What to produce:
Using the data below, determine the number of lines that include the string "아침최저기온은". Write only that number.
[[ Dataset excerpts, beginning ]]
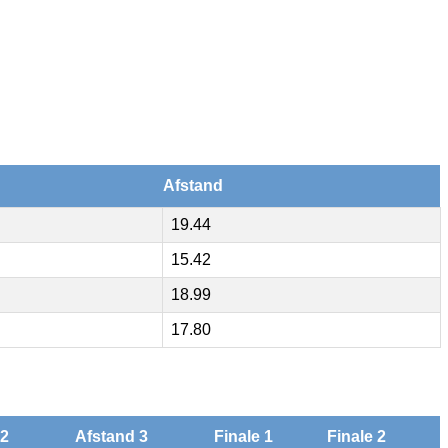
Afstand
19.44
15.42
18.99
17.80
 2
Afstand 3
Finale 1
Finale 2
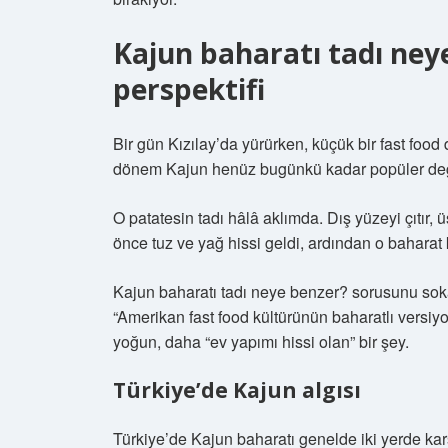
Kajun baharatı tadı ney
perspektifi
Bir gün Kızılay’da yürürken, küçük bir fast foo
dönem Kajun henüz bugünkü kadar popüler değ
O patatesin tadı hâlâ aklımda. Dış yüzeyi çıtır, ü
önce tuz ve yağ hissi geldi, ardından o baharat 
Kajun baharatı tadı neye benzer? sorusunu so
“Amerikan fast food kültürünün baharatlı versiyo
yoğun, daha “ev yapımı hissi olan” bir şey.
Türkiye’de Kajun algısı
Türkiye’de Kajun baharatı genelde iki yerde kar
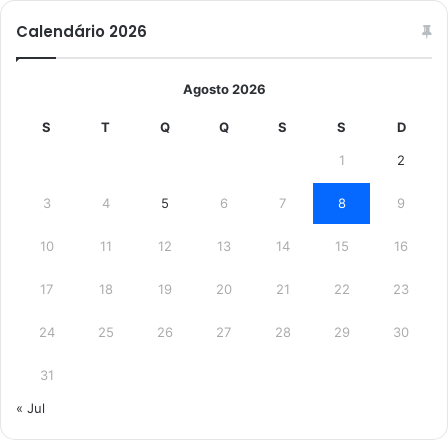
Calendário 2026
Agosto 2026
S
T
Q
Q
S
S
D
1
2
3
4
5
6
7
8
9
10
11
12
13
14
15
16
17
18
19
20
21
22
23
24
25
26
27
28
29
30
31
« Jul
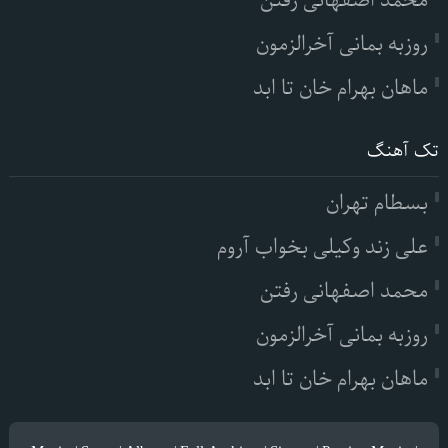
محمد اصفهانی رفتن
روزبه بمانی آخرالزمون
ماهان بهرام خان تا ابد
تک آهنگ
بسطام تهران
علی زند وکیلی بخواب آروم
محمد اصفهانی رفتن
روزبه بمانی آخرالزمون
ماهان بهرام خان تا ابد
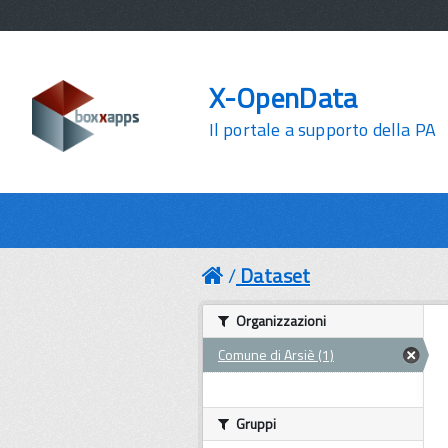
X-OpenData
Il portale a supporto della PA
Dataset
Organizzazioni
Comune di Arsiè (1)
Gruppi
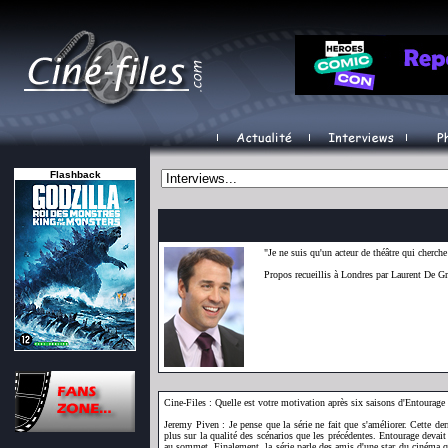
Flashback
"Je ne suis qu'un acteur de théâtre qui cherche
Propos recueillis à Londres par Laurent De G
Cine-Files : Quelle est votre motivation après six saisons d'Entourage 
Jeremy Piven : Je pense que la série ne fait que s'améliorer. Cette der
plus sur la qualité des scénarios que les précédentes. Entourage devait ê
au sommet. Finalement, la série parle des amis d'une star du cinéma qui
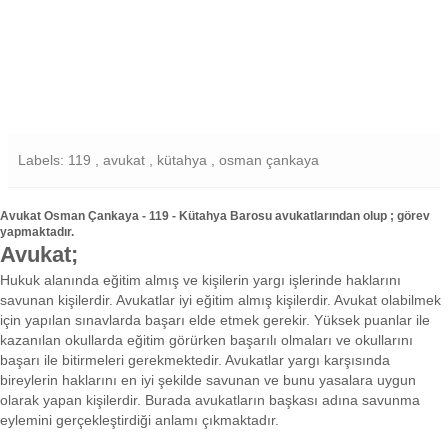
Labels: 119 , avukat , kütahya , osman çankaya
Avukat Osman Çankaya - 119 - Kütahya Barosu avukatlarından olup ; görev
yapmaktadır.
Avukat;
Hukuk alanında eğitim almış ve kişilerin yargı işlerinde haklarını
savunan kişilerdir. Avukatlar iyi eğitim almış kişilerdir. Avukat olabilmek
için yapılan sınavlarda başarı elde etmek gerekir. Yüksek puanlar ile
kazanılan okullarda eğitim görürken başarılı olmaları ve okullarını
başarı ile bitirmeleri gerekmektedir. Avukatlar yargı karşısında
bireylerin haklarını en iyi şekilde savunan ve bunu yasalara uygun
olarak yapan kişilerdir. Burada avukatların başkası adına savunma
eylemini gerçekleştirdiği anlamı çıkmaktadır.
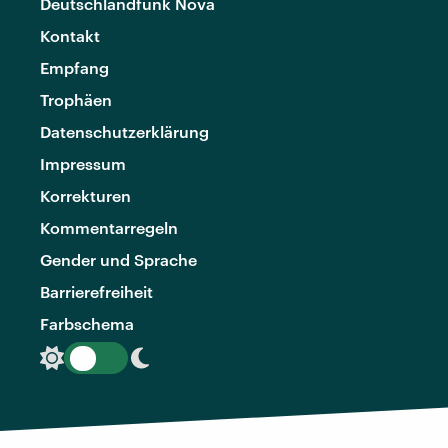
Deutschlandfunk Nova
Kontakt
Empfang
Trophäen
Datenschutzerklärung
Impressum
Korrekturen
Kommentarregeln
Gender und Sprache
Barrierefreiheit
Farbschema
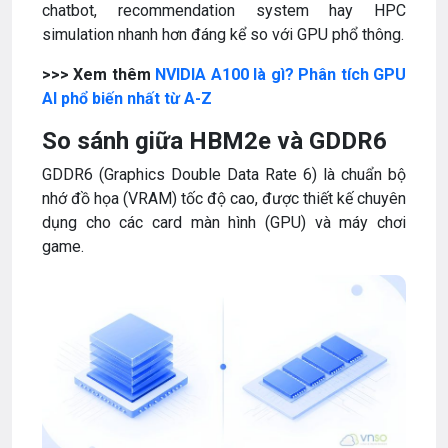
chatbot, recommendation system hay HPC
simulation nhanh hơn đáng kể so với GPU phổ thông.
>>> Xem thêm
NVIDIA A100 là gì? Phân tích GPU
AI phổ biến nhất từ A-Z
So sánh giữa HBM2e và GDDR6
GDDR6 (Graphics Double Data Rate 6) là chuẩn bộ
nhớ đồ họa (VRAM) tốc độ cao, được thiết kế chuyên
dụng cho các card màn hình (GPU) và máy chơi
game.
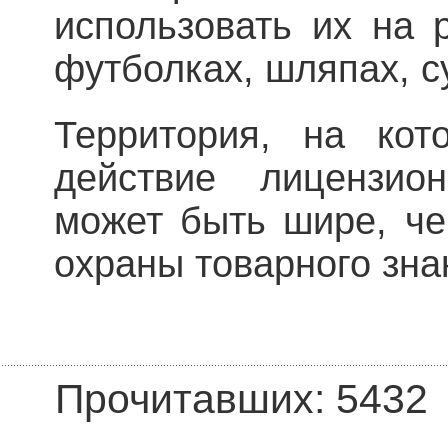
использовать их на 
футболках, шляпах, с
Территория, на кот
действие лицензио
может быть шире, че
охраны товарного зна
Прочитавших: 5432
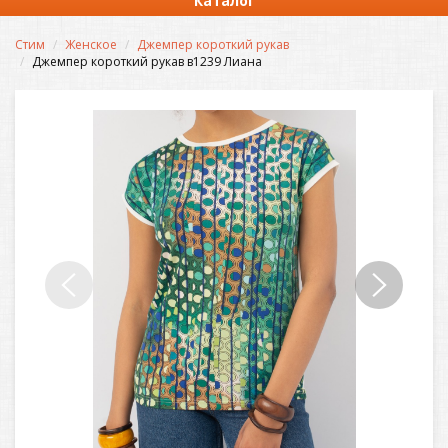
Каталог
Стим
Женское
Джемпер короткий рукав
Джемпер короткий рукав в1239 Лиана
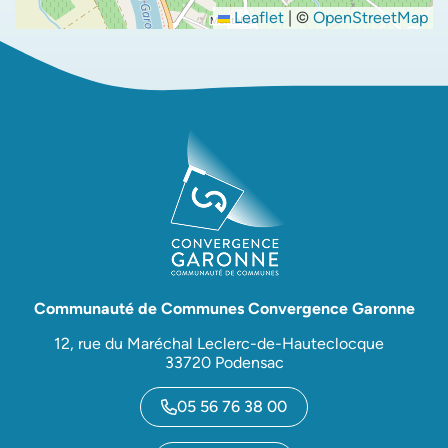
Leaflet
|
©
OpenStreetMap
Communauté de Communes Convergence Garonne
12, rue du Maréchal Leclerc-de-Hauteclocque
33720 Podensac
05 56 76 38 00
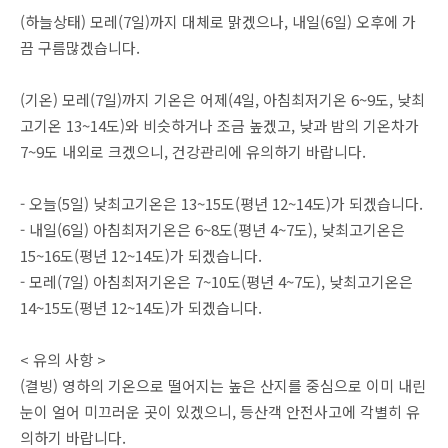
(하늘상태) 모레(7일)까지 대체로 맑겠으나, 내일(6일) 오후에 가
끔 구름많겠습니다.
(기온) 모레(7일)까지 기온은 어제(4일, 아침최저기온 6~9도, 낮최
고기온 13~14도)와 비슷하거나 조금 높겠고, 낮과 밤의 기온차가
7~9도 내외로 크겠으니, 건강관리에 유의하기 바랍니다.
- 오늘(5일) 낮최고기온은 13~15도(평년 12~14도)가 되겠습니다.
- 내일(6일) 아침최저기온은 6~8도(평년 4~7도), 낮최고기온은
15~16도(평년 12~14도)가 되겠습니다.
- 모레(7일) 아침최저기온은 7~10도(평년 4~7도), 낮최고기온은
14~15도(평년 12~14도)가 되겠습니다.
< 유의 사항 >
(결빙) 영하의 기온으로 떨어지는 높은 산지를 중심으로 이미 내린
눈이 얼어 미끄러운 곳이 있겠으니, 등산객 안전사고에 각별히 유
의하기 바랍니다.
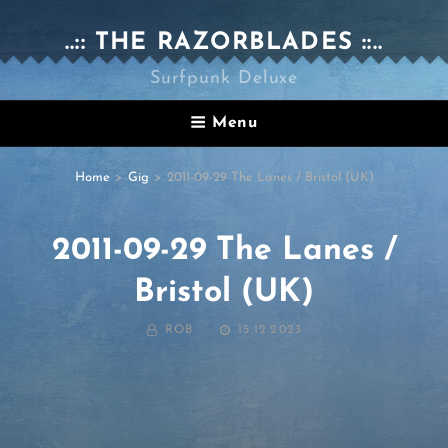
..:: THE RAZORBLADES ::..
Surfpunk Deluxe
Menu
Home
>
Gig
>
2011-09-29 The Lanes / Bristol (UK)
2011-09-29 The Lanes /
Bristol (UK)
BY
POSTED
ROB
15.12.2023
ON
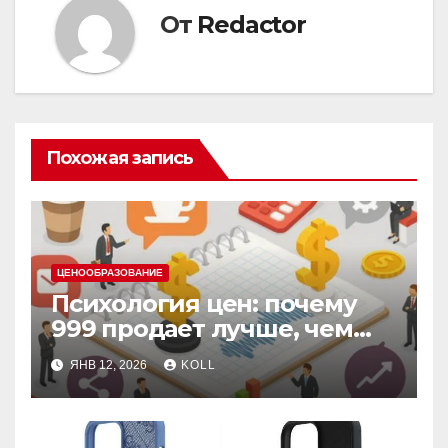
От
Redactor
Похожая запись
ЦЕНООБРАЗОВАНИЕ
Психология цен: почему
999 продает лучше, чем
1000, даже в кризис
ЯНВ 12, 2026
KOLL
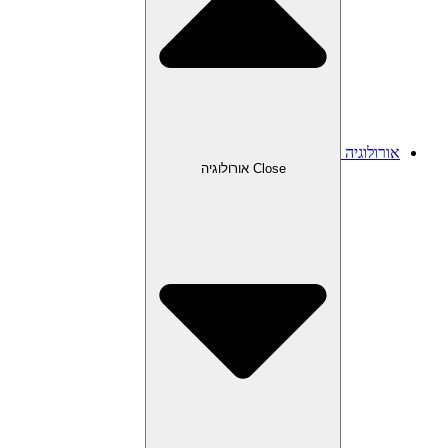
אורולוגיה
Close אורולוגיה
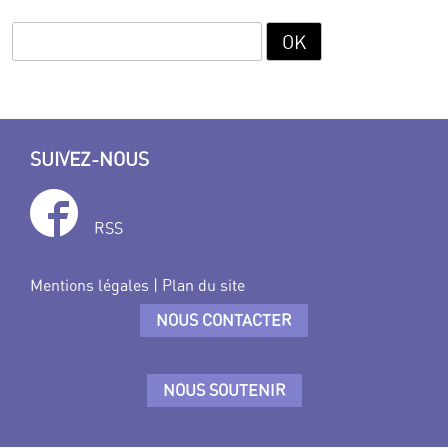
SUIVEZ-NOUS
RSS
Mentions légales
|
Plan du site
NOUS CONTACTER
NOUS SOUTENIR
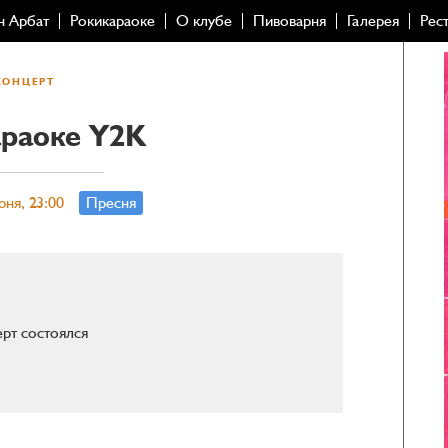
н Арбат
Рокикараоке
О клубе
Пивоварня
Галерея
Рес
КОНЦЕРТ
раоке Y2K
юня, 23:00
Пресня
рт состоялся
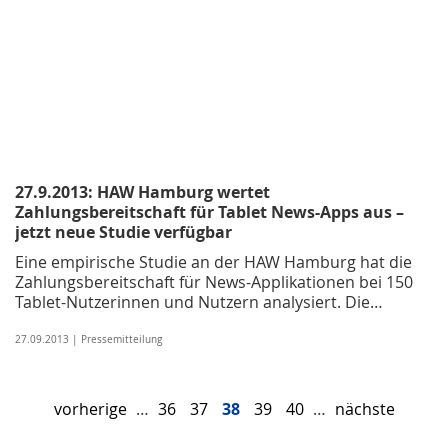
27.9.2013: HAW Hamburg wertet
Zahlungsbereitschaft für Tablet News-Apps aus –
jetzt neue Studie verfügbar
Eine empirische Studie an der HAW Hamburg hat die
Zahlungsbereitschaft für News-Applikationen bei 150
Tablet-Nutzerinnen und Nutzern analysiert. Die…
27.09.2013 | Pressemitteilung
vorherige
…
36
37
38
39
40
…
nächste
[[ Dataset excerpts, end ]]
Finished task:
2